O registro foi aprovado durante a 112ª Reunião Ordinária do Conselho Consultivo do Patrimônio Cultural e passou a integrar o Livro dos Saberes, categoria que reconhece conhecimentos e práticas transmitidos de geração em geração.
A atividade acontece quando pescadores artesanais aguardam nas margens dos estuários o momento em que os botos surgem para ajudar na captura dos peixes.

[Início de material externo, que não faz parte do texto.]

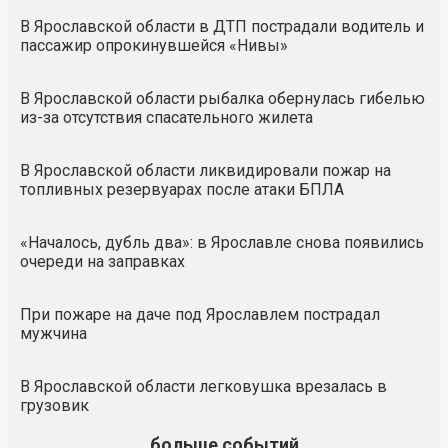
В Ярославской области в ДТП пострадали водитель и
пассажир опрокинувшейся «Нивы»
В Ярославской области рыбалка обернулась гибелью
из-за отсутствия спасательного жилета
В Ярославской области ликвидировали пожар на
топливных резервуарах после атаки БПЛА
«Началось, дубль два»: в Ярославле снова появились
очереди на заправках
При пожаре на даче под Ярославлем пострадал
мужчина
В Ярославской области легковушка врезалась в
грузовик
больше событий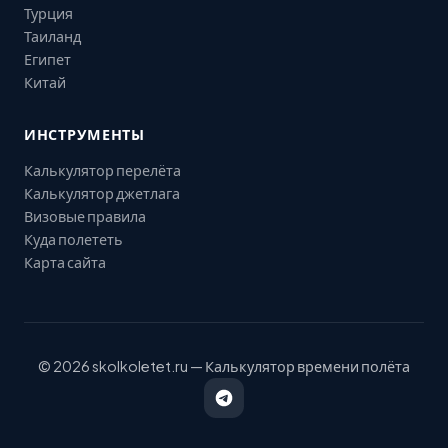
Турция
Таиланд
Египет
Китай
ИНСТРУМЕНТЫ
Калькулятор перелёта
Калькулятор джетлага
Визовые правила
Куда полететь
Карта сайта
© 2026 skolkoletet.ru — Калькулятор времени полёта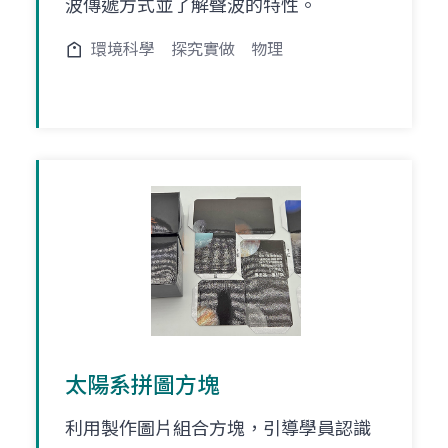
波傳遞方式並了解聲波的特性。
環境科學
探究實做
物理
太陽系拼圖方塊
利用製作圖片組合方塊，引導學員認識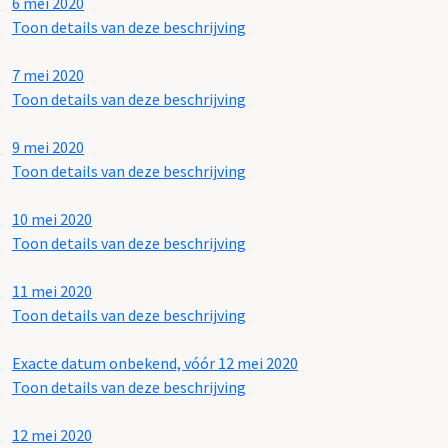
6 mei 2020
Toon details van deze beschrijving
7 mei 2020
Toon details van deze beschrijving
9 mei 2020
Toon details van deze beschrijving
10 mei 2020
Toon details van deze beschrijving
11 mei 2020
Toon details van deze beschrijving
Exacte datum onbekend, vóór 12 mei 2020
Toon details van deze beschrijving
12 mei 2020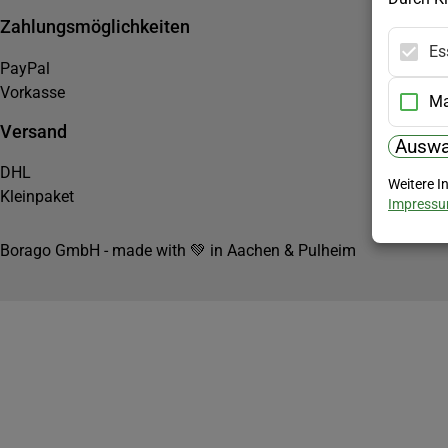
Zahlungsmöglichkeiten
Es
PayPal
Vorkasse
Ma
Versand
Auswa
DHL
Weitere I
Kleinpaket
Impress
Borago GmbH - made with 💚 in Aachen & Pulheim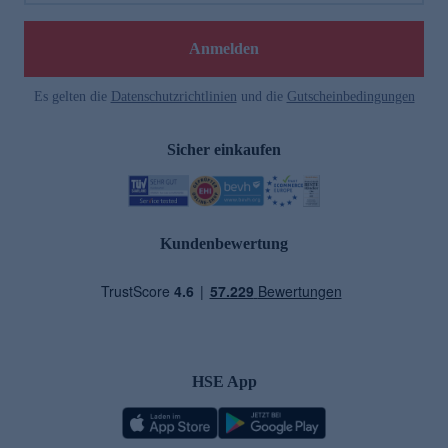
Anmelden
Es gelten die
Datenschutzrichtlinien
und die
Gutscheinbedingungen
Sicher einkaufen
Kundenbewertung
HSE App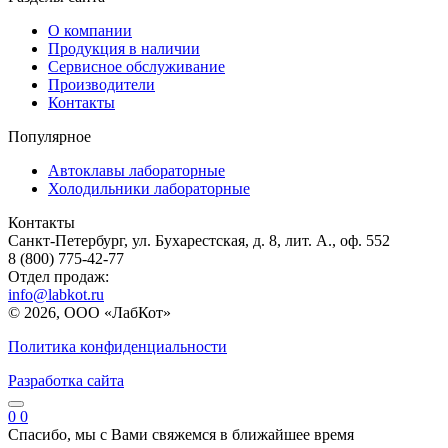
О компании
Продукция в наличии
Сервисное обслуживание
Производители
Контакты
Популярное
Автоклавы лабораторные
Холодильники лабораторные
Контакты
Санкт-Петербург, ул. Бухарестская, д. 8, лит. А., оф. 552
8 (800) 775-42-77
Отдел продаж:
info@labkot.ru
© 2026, ООО «ЛабКот»
Политика конфиденциальности
Разработка сайта
0
0
Спасибо, мы с Вами свяжемся в ближайшее время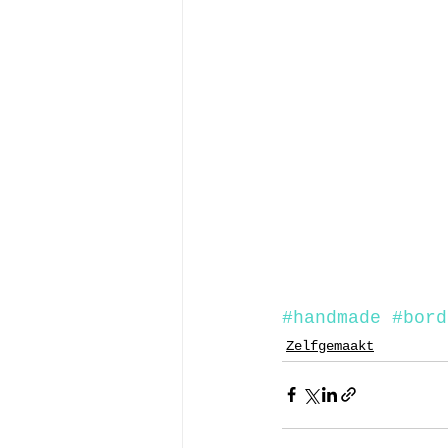
#handmade
#bord
Zelfgemaakt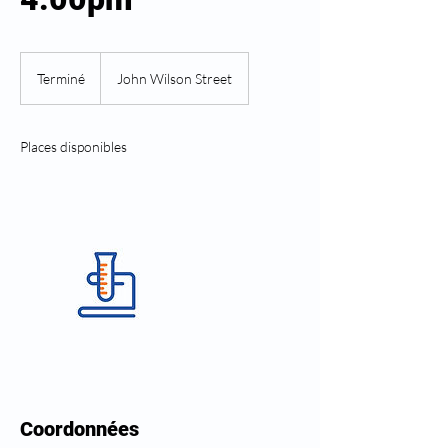
Terminé
T
John Wilson Street
e
r
m
Places disponibles
i
n
é
Coordonnées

Os animais conduzem os cardumes em direção à costa e, no momento certo, saltam ou fazem movimentos específicos para indicar aos pescadores a hora de lançar as redes.
O parecer favorável ao reconhecimento foi relatado pelo conselheiro Bernardo Issa, do Ministério do Meio Ambiente e Mudança do Clima. O documento destaca o valor histórico, cultural e ecológico da prática, considerada um exemplo raro de cooperação entre humanos e animais na natureza.

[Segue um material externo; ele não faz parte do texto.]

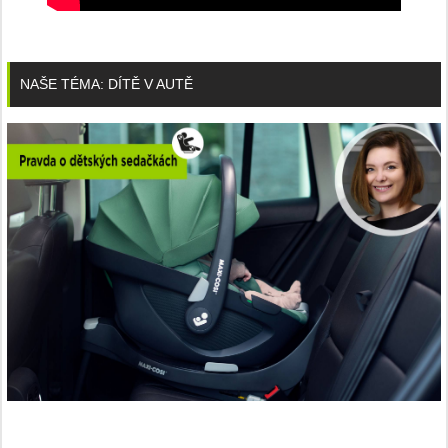
NAŠE TÉMA: DÍTĚ V AUTĚ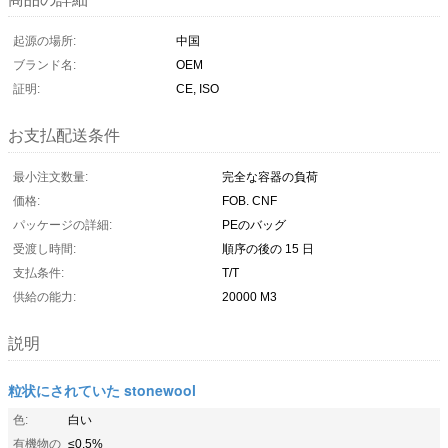
起源の場所:
中国
ブランド名:
OEM
証明:
CE, ISO
お支払配送条件
最小注文数量:
完全な容器の負荷
価格:
FOB. CNF
パッケージの詳細:
PEのバッグ
受渡し時間:
順序の後の 15 日
支払条件:
T/T
供給の能力:
20000 M3
説明
粒状にされていた stonewool
色:
白い
有機物の
≤0.5%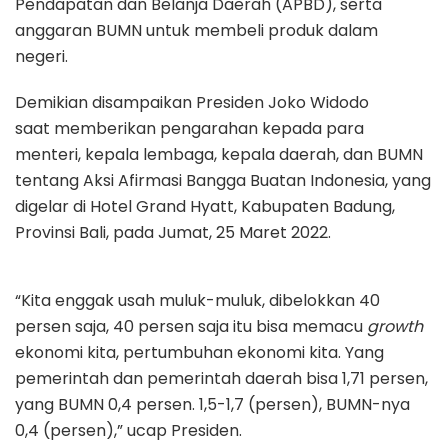
Pendapatan dan Belanja Daerah (APBD), serta
anggaran BUMN untuk membeli produk dalam
negeri.
Demikian disampaikan Presiden Joko Widodo
saat memberikan pengarahan kepada para
menteri, kepala lembaga, kepala daerah, dan BUMN
tentang Aksi Afirmasi Bangga Buatan Indonesia, yang
digelar di Hotel Grand Hyatt, Kabupaten Badung,
Provinsi Bali, pada Jumat, 25 Maret 2022.
“Kita enggak usah muluk-muluk, dibelokkan 40
persen saja, 40 persen saja itu bisa memacu
growth
ekonomi kita, pertumbuhan ekonomi kita. Yang
pemerintah dan pemerintah daerah bisa 1,71 persen,
yang BUMN 0,4 persen. 1,5-1,7 (persen), BUMN-nya
0,4 (persen),” ucap Presiden.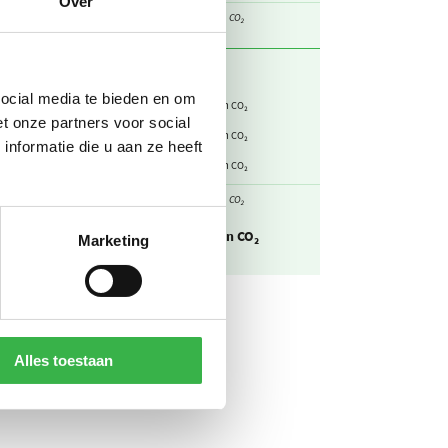
Over
Subtotaal
7,90
ton CO₂
social media te bieden en om
0,456
161
kg CO₂ / kWh
ton CO₂
t onze partners voor social
0
0
kg CO₂ / kWh
ton CO₂
nformatie die u aan ze heeft
25,4
38,3
kg CO₂ / GJ
ton CO₂
Subtotaal
199
ton CO₂
CO₂-uitstoot
207
ton CO₂
Marketing
Alles toestaan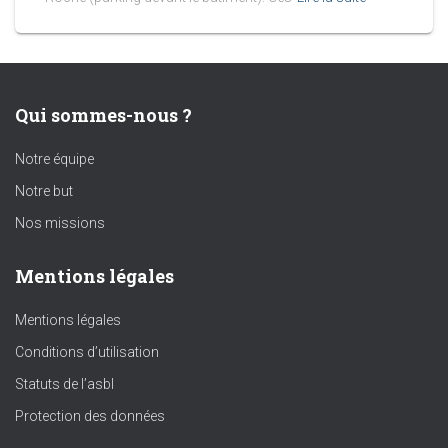
Qui sommes-nous ?
Notre équipe
Notre but
Nos missions
Mentions légales
Mentions légales
Conditions d’utilisation
Statuts de l’asbl
Protection des données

Segundo o presidente do Iphan, Leandro Grass, o reconhecimento amplia o entendimento sobre o patrimônio cultural ao considerar também as relações entre sociedade, meio ambiente e biodiversidade.

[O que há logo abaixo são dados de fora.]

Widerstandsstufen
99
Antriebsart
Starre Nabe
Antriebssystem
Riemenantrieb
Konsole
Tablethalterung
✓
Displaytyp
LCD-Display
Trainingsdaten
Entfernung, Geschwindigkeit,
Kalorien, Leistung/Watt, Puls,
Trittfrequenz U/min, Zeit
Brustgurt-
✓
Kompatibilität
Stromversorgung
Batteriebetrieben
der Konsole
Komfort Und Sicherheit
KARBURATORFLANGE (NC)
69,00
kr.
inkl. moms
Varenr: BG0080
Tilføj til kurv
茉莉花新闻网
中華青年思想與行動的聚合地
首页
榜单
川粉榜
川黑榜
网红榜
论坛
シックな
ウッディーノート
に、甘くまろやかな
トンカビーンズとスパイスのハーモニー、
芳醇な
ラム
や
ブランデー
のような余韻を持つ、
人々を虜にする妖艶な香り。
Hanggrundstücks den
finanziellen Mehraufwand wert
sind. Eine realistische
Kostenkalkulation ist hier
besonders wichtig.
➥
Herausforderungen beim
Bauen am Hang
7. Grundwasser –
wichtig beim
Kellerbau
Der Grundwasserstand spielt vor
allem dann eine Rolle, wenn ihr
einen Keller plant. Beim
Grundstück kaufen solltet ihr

Na pesca cooperativa, os botos não são apenas animais que passam pelo local. Muitos são conhecidos pelos pescadores e recebem nomes baseados em suas características físicas ou comportamentais.
Entre eles estão Taffarel, conhecido por seus saltos frequentes, Alumínio, que brilhava sob o sol, e Lobisomem, apelidado pela nadadeira comprida. A morte desses animais costuma causar grande comoção entre os pescadores, que os consideram parte da comunidade.
O pescador artesanal Reinaldo Florentino afirma que a relação com os botos vai além da pesca. “Quando morre um boto, a gente chora. Parece um membro da família”, relatou. Segundo ele, atualmente cerca de 16 a 18 botos ainda interagem com os pescadores na região.
A cooperação acontece principalmente com o boto-de-Lahille, espécie recentemente classificada como em perigo de extinção pela International Union for Conservation of Nature. Estima-se que existam cerca de 330 indivíduos dessa espécie no mundo, a maioria no litoral sul do Brasil.
A pesca cooperativa ocorre em quatro sistemas estuarinos entre os estados de Santa Catarina e Rio Grande do Sul, com maior frequência na foz do Rio Tramandaí e no complexo lagunar da região de Laguna.
A temporada costuma acontecer entre maio e julho, quando os pescadores se posicionam no estuário aguardando o sinal dos botos. Ao perceber o momento exato, os animais saltam ou fazem movimentos que indicam quando lançar as redes, aumentando a eficiência da captura.
A prática já havia sido reconhecida como patrimônio imaterial de Santa Catarina em 2018 pela Fundação Catarinense de Cultura. Com o novo registro nacional, a pesca cooperativa com botos passa a ser oficialmente considerada um patrimônio cultural de todo o Brasil.